Eine weitere Anklage lautet: Apartheid

Die Menschenrechtsorganisation wagt damit eine These, die die zuständigen internationalen Gerichte derzeit nicht (oder jedenfalls noch nicht) wagen. Der IGH hatte im Januar zwar einen „plausiblen“ Anfangsverdacht dafür gesehen, dass Israel gegen Bestimmungen der Genozidkonvention von 1948 verstoße. Zu diesen Bestimmungen gehört zum Beispiel auch, dass Staaten die Pflicht haben, schon verbale Hetze gegen Minderheiten zu unterbinden.

Die Richter des IGH hatten an die Adresse der israelischen Regierung auch deutliche Forderungen gestellt, mehr humanitäre Hilfe in den Gazastreifen hineinzulassen – Forderungen, die dann allem Anschein nach ignoriert worden sind. Eine Klärung, ob tatsächlich die juristische Definition des Völkermords erfüllt ist, hat es aber bis heute nicht gegeben. Das Verfahren in der Hauptsache läuft noch. Bis zu einem finalen Urteil könnte es Jahre dauern.
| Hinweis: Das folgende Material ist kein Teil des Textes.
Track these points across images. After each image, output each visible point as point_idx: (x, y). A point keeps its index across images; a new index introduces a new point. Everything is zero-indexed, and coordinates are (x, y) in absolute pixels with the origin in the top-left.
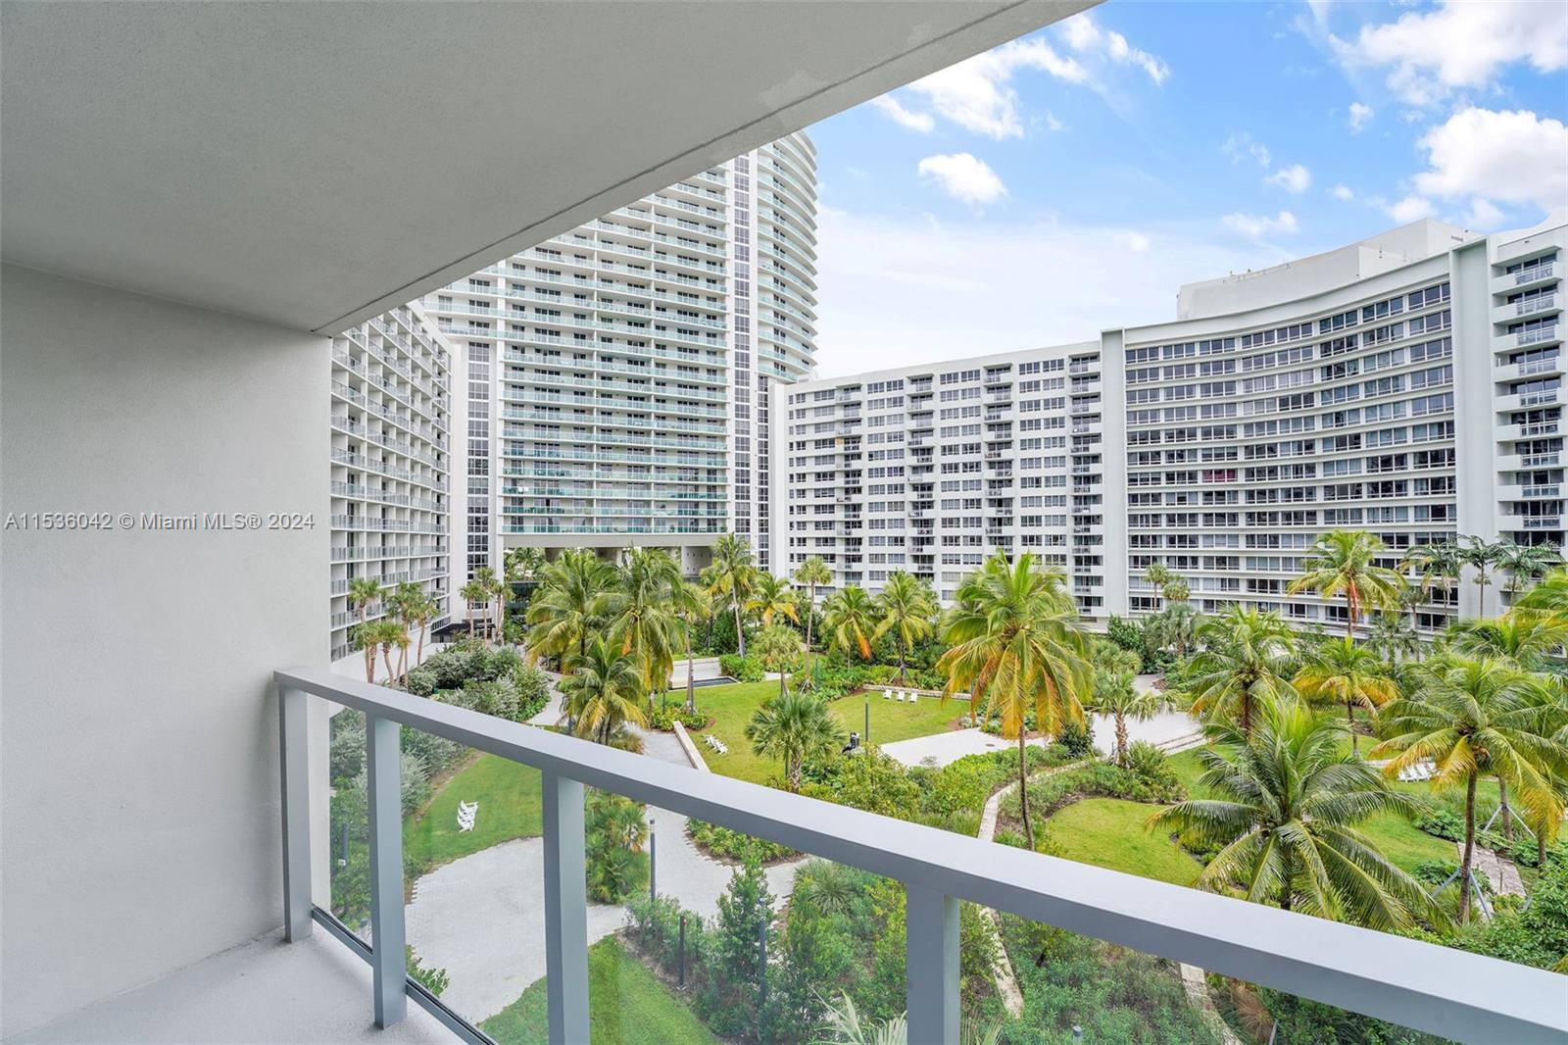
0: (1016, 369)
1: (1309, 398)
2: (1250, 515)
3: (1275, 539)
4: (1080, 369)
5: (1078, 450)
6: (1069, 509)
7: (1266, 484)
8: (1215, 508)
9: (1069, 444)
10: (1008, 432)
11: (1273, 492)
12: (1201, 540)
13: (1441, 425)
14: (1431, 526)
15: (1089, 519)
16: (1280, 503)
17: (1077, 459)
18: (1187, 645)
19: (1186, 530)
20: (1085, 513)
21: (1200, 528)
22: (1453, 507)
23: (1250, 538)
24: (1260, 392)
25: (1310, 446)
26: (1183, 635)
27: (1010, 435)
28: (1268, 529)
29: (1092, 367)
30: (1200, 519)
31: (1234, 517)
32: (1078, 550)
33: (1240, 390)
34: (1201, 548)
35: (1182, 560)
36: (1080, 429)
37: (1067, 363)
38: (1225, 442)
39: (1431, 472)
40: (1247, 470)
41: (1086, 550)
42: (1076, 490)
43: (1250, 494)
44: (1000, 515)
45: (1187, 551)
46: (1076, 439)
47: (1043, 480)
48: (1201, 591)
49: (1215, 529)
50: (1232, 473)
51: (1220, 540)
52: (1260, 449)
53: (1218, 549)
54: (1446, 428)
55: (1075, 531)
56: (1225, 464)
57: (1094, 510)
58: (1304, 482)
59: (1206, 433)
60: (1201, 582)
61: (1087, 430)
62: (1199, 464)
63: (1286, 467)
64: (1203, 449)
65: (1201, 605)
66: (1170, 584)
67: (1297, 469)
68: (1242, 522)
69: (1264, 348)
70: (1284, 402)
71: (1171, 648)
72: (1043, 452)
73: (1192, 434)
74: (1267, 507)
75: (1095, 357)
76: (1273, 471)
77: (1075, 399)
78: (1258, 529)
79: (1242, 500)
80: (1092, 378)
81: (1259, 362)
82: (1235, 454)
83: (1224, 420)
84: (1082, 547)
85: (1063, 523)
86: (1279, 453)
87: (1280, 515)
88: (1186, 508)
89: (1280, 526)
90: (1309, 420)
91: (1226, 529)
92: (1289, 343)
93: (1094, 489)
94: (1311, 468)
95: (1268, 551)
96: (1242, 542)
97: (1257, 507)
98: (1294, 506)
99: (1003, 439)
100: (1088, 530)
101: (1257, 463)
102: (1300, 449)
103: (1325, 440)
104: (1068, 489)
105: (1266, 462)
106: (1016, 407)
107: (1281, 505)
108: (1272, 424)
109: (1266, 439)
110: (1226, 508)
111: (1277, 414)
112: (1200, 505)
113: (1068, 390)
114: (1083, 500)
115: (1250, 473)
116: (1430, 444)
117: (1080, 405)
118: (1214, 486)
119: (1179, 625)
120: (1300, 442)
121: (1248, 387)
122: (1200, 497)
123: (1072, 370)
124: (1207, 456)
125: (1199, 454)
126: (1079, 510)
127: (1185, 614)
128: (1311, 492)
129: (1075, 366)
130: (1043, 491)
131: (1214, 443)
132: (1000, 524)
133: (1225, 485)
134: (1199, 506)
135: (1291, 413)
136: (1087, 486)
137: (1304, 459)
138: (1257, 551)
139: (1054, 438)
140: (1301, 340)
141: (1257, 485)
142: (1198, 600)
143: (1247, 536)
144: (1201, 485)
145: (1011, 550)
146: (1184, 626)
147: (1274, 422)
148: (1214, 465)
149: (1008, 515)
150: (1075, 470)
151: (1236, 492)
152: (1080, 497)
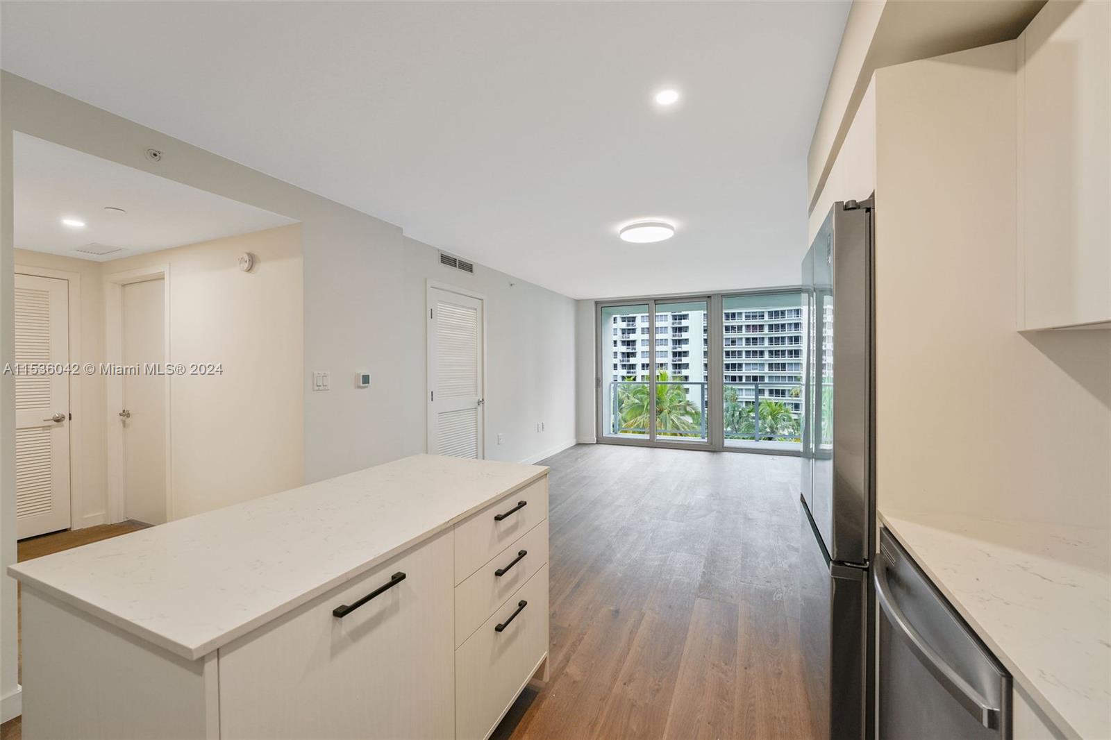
2: (771, 352)
3: (784, 366)
6: (670, 347)
7: (780, 334)
8: (752, 348)
11: (783, 338)
12: (744, 366)
15: (680, 354)
16: (787, 345)
18: (737, 427)
19: (736, 361)
20: (679, 350)
21: (743, 360)
23: (771, 366)
26: (735, 421)
28: (780, 360)
30: (744, 354)
31: (762, 353)
32: (675, 373)
34: (744, 371)
35: (734, 378)
40: (769, 325)
41: (679, 372)
42: (673, 336)
43: (771, 339)
44: (629, 351)
45: (736, 373)
47: (655, 329)
48: (744, 396)
49: (752, 360)
50: (761, 327)
51: (755, 367)
53: (755, 371)
55: (673, 361)
56: (758, 322)
57: (684, 348)
60: (744, 391)
62: (743, 321)
63: (790, 324)
64: (746, 313)
65: (744, 404)
66: (727, 392)
68: (766, 355)
71: (729, 429)
74: (780, 347)
76: (783, 326)
78: (775, 360)
79: (766, 342)
82: (763, 316)
84: (677, 371)
85: (666, 356)
86: (786, 316)
87: (787, 352)
88: (736, 348)
89: (787, 358)
91: (758, 360)
93: (684, 335)
95: (780, 373)
96: (766, 367)
97: (775, 347)
100: (681, 360)
101: (775, 322)
104: (669, 335)
105: (779, 321)
110: (758, 348)
112: (744, 345)
114: (678, 342)
115: (771, 327)
118: (752, 335)
119: (733, 415)
122: (744, 341)
124: (747, 317)
125: (744, 315)
126: (676, 348)
127: (736, 409)
130: (654, 336)
132: (628, 357)
133: (757, 334)
134: (743, 347)
136: (680, 334)
138: (775, 373)
141: (774, 334)
142: (742, 402)
143: (769, 364)
144: (745, 334)
145: (635, 373)
146: (735, 415)
148: (752, 322)
149: (633, 351)
150: (673, 324)
151: (763, 338)
152: (676, 340)
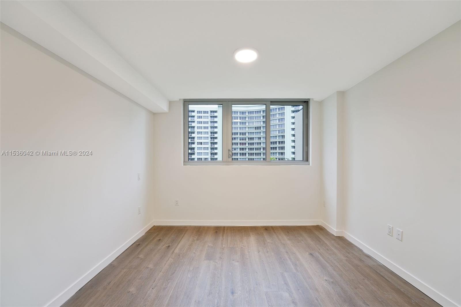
0: (196, 112)
1: (260, 127)
2: (249, 154)
3: (253, 159)
4: (213, 114)
5: (212, 136)
6: (209, 151)
7: (252, 147)
8: (242, 152)
9: (210, 134)
10: (194, 129)
13: (282, 136)
14: (281, 157)
15: (214, 154)
17: (211, 138)
21: (239, 156)
22: (284, 153)
23: (249, 159)
24: (251, 125)
25: (260, 138)
27: (194, 130)
28: (252, 157)
29: (215, 114)
30: (239, 154)
31: (245, 154)
33: (247, 124)
36: (212, 130)
37: (209, 112)
38: (244, 136)
39: (281, 145)
40: (248, 143)
42: (211, 146)
43: (249, 149)
46: (211, 133)
47: (203, 143)
49: (242, 157)
52: (251, 138)
54: (283, 137)
55: (211, 157)
56: (244, 141)
57: (215, 151)
58: (259, 146)
59: (240, 134)
61: (214, 130)
62: (239, 141)
63: (256, 143)
64: (240, 138)
67: (258, 143)
68: (247, 155)
69: (252, 115)
70: (255, 128)
72: (203, 136)
73: (237, 134)
74: (252, 152)
75: (216, 112)
76: (253, 143)
77: (211, 122)
78: (250, 157)
79: (247, 150)
80: (215, 117)
81: (251, 118)
82: (246, 139)
83: (244, 131)
85: (208, 155)
86: (254, 140)
87: (254, 154)
88: (236, 152)
89: (254, 156)
90: (260, 132)
91: (244, 157)
92: (257, 115)
93: (215, 146)
94: (260, 143)
97: (250, 152)
98: (257, 152)
99: (192, 131)
100: (214, 157)
101: (250, 141)
102: (258, 139)
103: (263, 137)
104: (209, 146)
105: (252, 141)
106: (196, 122)
107: (254, 151)
108: (253, 132)
109: (252, 136)
110: (244, 152)
111: (254, 130)
113: (209, 120)
116: (281, 140)
117: (212, 124)
118: (242, 147)
120: (258, 137)
121: (249, 124)
122: (239, 149)
123: (211, 114)
124: (240, 139)
126: (212, 151)
128: (260, 149)
129: (211, 113)
130: (203, 146)
131: (242, 136)
132: (191, 155)
133: (244, 147)
134: (239, 151)
135: (257, 131)
137: (259, 141)
139: (206, 132)
140: (259, 115)
141: (250, 147)
144: (239, 146)
147: (254, 132)
148: (242, 141)
149: (194, 152)
150: (211, 141)
151: (246, 148)
152: (212, 148)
Der IGH ist das höchste Rechtsprechungsorgan der UN.

Zuletzt hatte ein zweites Gericht, der Internationale Strafgerichtshof (IStGH), der gegen Israels Premier Netanjahu und dessen ehemaligen Verteidigungsminister Joav Gallant ermittelt, von einem Genozidvorwurf abgesehen. Genauer: In einer Erklärung zum Haftbefehl gegen Netanjahu in der vorvergangenen Woche schreibt die zuständige Ermittlungskammer des IStGH, sie sehe keine hinreichenden Anhaltspunkte für den Verdacht, dass Israel die systematische „Ausrottung“ einer großen Anzahl von Zivilisten anstrebe. Den weiter gehenden Vorwurf eines Völkermords erhebt der IStGH dann erst recht nicht.

Wie schon in der Vergangenheit spricht Amnesty in seinem Bericht von einem „Apartheidssystem, welches alle Palästinenser innerhalb Israels sowie der besetzten palästinensischen Gebiete einem institutionalisierten Regime von Unterdrückung“ unterwerfe. Auch bei dieser These gehen internationale Gerichte bislang nicht mit. In einem Gutachten zur israelischen Besatzungspolitik, das der IGH im Juli erstattet hatte, ließ das Gericht seine Haltung zum Vorwurf der „Apartheid“ offen und verwendete das Wort nicht.

Der Sprecher des israelischen Außenministeriums, Oren Marmorstein, wies am Donnerstag den Vorwurf des Völkermords  zurück. Die Organisation sei fanatisch und der Bericht aus der Luft gegriffen, schrieb er auf der Online-Plattform X. Der von Amnesty International vorgelegte Bericht sei völlig falsch und basiere auf Lügen.